__What you are asked to do__.
The word "minor" may appear in some of the lines below. State how many lines contain it, and write only that number.

BEGIN

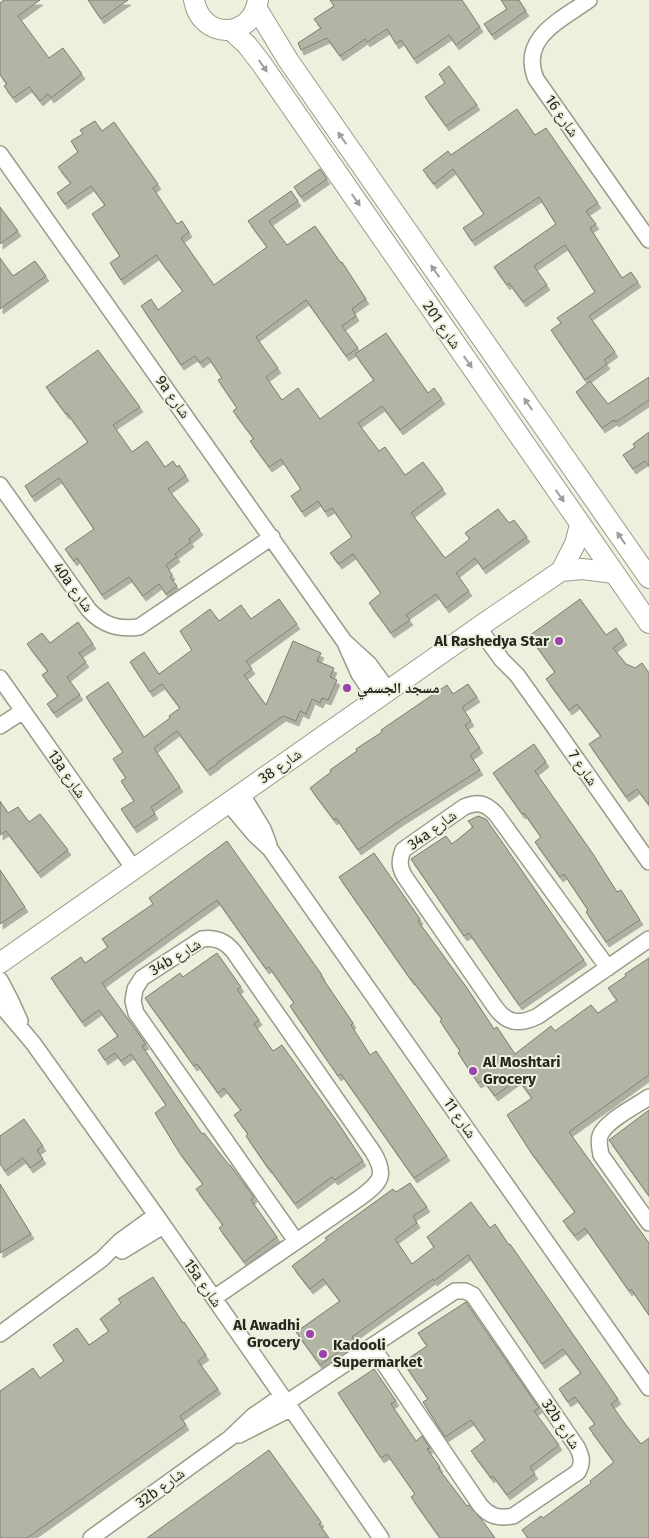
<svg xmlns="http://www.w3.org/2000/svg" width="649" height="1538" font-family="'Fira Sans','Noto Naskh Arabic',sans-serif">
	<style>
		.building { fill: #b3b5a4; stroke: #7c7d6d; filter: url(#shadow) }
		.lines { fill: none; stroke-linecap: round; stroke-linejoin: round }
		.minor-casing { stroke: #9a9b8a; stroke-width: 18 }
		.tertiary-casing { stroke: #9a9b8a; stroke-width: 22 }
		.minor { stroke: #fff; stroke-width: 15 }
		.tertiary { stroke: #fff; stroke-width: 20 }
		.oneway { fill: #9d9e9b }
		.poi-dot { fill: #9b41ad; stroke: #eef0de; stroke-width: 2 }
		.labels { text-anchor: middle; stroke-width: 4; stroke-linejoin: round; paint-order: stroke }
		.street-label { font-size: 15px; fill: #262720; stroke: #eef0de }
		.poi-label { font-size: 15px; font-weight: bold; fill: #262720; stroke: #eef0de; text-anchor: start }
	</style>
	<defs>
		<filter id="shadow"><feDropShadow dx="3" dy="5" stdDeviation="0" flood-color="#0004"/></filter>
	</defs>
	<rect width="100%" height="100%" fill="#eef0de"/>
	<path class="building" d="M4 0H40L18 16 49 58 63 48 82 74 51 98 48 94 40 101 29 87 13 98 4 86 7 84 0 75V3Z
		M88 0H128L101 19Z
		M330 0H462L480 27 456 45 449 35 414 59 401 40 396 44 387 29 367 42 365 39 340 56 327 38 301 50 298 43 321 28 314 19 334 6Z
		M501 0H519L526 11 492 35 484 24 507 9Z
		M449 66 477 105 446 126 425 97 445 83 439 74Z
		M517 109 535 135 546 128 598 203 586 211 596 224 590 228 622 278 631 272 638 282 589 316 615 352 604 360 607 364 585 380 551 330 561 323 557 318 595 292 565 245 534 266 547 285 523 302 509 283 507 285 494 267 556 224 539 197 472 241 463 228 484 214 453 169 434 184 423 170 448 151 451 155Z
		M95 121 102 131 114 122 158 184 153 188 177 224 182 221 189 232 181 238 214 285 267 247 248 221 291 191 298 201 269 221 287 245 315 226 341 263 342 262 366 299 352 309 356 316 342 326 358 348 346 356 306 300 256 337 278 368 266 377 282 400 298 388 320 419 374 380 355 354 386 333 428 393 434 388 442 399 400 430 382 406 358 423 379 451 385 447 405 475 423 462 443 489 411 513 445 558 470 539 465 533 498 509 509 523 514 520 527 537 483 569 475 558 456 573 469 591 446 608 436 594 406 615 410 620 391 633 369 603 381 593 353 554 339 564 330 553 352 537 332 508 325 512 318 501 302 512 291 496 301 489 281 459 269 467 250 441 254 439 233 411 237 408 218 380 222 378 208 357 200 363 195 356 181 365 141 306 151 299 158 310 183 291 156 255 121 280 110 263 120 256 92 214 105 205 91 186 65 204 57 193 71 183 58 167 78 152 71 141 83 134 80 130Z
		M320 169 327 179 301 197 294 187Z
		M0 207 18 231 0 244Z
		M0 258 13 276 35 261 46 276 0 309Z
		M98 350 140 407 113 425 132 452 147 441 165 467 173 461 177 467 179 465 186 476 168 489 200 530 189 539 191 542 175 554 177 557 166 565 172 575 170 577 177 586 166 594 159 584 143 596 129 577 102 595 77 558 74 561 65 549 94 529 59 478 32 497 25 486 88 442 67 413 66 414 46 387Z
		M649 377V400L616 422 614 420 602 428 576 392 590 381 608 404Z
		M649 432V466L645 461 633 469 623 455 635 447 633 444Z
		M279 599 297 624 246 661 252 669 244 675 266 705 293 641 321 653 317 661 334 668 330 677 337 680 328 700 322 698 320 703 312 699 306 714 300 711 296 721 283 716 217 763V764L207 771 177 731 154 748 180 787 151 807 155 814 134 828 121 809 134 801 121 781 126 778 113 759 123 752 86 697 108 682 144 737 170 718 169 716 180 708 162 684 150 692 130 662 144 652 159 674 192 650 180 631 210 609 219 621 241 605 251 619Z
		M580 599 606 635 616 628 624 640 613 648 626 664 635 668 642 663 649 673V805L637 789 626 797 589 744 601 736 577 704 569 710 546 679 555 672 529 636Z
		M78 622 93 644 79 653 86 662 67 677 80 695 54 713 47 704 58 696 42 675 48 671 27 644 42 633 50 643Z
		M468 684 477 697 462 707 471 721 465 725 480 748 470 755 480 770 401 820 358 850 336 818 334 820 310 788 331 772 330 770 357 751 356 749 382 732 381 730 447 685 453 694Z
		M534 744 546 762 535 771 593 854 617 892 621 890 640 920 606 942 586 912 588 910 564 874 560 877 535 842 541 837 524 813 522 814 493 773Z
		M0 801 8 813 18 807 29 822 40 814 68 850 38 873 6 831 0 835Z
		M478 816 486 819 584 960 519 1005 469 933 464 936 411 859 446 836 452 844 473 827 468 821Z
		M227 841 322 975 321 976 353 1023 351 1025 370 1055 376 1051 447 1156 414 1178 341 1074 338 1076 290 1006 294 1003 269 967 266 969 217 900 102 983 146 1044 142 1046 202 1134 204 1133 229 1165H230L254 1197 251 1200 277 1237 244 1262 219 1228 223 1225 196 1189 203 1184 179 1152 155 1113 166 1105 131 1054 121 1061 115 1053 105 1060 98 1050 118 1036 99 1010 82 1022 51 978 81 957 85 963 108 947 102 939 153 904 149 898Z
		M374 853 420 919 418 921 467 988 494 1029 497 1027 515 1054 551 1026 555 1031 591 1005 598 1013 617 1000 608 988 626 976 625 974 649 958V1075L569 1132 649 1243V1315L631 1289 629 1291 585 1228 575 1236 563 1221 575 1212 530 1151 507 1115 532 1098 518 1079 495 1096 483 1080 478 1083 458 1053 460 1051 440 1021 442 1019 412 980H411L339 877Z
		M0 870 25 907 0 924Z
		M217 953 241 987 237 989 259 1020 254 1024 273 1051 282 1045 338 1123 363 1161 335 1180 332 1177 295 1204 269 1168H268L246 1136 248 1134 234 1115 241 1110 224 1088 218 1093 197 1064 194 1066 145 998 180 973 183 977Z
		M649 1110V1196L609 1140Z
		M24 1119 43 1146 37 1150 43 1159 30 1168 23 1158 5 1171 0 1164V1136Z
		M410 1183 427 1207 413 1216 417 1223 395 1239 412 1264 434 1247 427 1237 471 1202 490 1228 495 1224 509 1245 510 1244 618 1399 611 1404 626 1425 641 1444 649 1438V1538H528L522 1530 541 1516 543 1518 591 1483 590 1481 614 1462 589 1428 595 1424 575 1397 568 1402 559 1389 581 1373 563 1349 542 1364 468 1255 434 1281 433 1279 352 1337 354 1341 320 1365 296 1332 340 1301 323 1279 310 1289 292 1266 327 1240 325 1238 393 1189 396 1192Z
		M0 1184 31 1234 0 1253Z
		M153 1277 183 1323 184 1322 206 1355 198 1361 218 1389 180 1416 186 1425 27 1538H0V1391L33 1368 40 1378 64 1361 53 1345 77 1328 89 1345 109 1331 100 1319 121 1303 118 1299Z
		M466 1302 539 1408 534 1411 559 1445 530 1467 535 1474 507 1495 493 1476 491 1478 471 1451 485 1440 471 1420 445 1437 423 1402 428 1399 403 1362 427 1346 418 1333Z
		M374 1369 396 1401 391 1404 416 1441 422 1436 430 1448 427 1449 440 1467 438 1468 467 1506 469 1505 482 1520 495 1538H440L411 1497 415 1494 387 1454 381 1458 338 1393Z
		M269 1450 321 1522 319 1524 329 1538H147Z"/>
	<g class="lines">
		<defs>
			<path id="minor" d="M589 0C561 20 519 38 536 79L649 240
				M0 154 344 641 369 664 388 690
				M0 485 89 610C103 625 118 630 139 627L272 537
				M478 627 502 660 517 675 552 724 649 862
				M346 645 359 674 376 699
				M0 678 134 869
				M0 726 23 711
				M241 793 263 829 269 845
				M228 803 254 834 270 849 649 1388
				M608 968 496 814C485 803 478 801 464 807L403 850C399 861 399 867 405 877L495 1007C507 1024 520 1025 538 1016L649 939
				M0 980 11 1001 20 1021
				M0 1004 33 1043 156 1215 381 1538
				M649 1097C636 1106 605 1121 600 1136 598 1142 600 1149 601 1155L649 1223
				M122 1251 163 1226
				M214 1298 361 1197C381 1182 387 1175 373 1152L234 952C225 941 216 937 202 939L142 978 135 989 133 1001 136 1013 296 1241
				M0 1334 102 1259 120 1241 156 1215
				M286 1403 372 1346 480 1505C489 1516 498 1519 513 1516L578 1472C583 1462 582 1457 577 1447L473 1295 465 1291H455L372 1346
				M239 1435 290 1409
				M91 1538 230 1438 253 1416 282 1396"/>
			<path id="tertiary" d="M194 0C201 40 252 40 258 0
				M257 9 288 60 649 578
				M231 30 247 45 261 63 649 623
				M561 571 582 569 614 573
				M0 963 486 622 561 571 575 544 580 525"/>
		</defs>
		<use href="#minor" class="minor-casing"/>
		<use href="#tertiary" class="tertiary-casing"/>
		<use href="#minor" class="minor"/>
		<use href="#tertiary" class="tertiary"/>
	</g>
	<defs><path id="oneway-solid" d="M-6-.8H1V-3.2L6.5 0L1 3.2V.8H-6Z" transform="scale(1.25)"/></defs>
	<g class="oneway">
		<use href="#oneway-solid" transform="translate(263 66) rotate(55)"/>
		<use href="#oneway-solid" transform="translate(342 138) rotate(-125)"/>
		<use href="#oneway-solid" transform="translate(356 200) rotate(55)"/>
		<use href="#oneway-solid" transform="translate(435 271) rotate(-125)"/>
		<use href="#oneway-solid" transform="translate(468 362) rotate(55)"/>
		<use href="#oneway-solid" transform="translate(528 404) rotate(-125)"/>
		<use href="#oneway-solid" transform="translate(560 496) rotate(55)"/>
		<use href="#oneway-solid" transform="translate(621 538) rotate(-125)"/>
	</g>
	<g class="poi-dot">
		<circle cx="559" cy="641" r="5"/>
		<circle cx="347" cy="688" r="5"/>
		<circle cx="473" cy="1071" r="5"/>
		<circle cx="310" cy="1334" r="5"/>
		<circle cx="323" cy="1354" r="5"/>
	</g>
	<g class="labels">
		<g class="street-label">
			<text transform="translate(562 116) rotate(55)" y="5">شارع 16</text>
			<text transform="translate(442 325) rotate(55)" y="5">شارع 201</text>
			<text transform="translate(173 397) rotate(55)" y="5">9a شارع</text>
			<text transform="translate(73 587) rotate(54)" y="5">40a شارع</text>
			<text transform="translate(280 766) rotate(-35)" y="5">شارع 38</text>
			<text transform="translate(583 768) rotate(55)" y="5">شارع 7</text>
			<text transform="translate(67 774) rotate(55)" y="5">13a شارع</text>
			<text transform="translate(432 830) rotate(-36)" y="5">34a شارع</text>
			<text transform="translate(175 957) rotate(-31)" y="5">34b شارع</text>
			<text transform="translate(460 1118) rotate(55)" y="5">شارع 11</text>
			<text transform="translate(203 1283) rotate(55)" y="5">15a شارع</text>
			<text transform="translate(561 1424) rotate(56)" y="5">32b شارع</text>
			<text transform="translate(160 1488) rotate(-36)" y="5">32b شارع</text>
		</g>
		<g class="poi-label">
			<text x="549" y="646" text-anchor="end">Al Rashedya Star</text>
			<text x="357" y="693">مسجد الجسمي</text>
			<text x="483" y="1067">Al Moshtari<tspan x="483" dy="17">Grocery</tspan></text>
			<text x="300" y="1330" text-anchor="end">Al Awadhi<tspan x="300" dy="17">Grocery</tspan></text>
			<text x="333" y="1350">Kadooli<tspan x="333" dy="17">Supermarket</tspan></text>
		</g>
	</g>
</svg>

END

__Completed task__.
5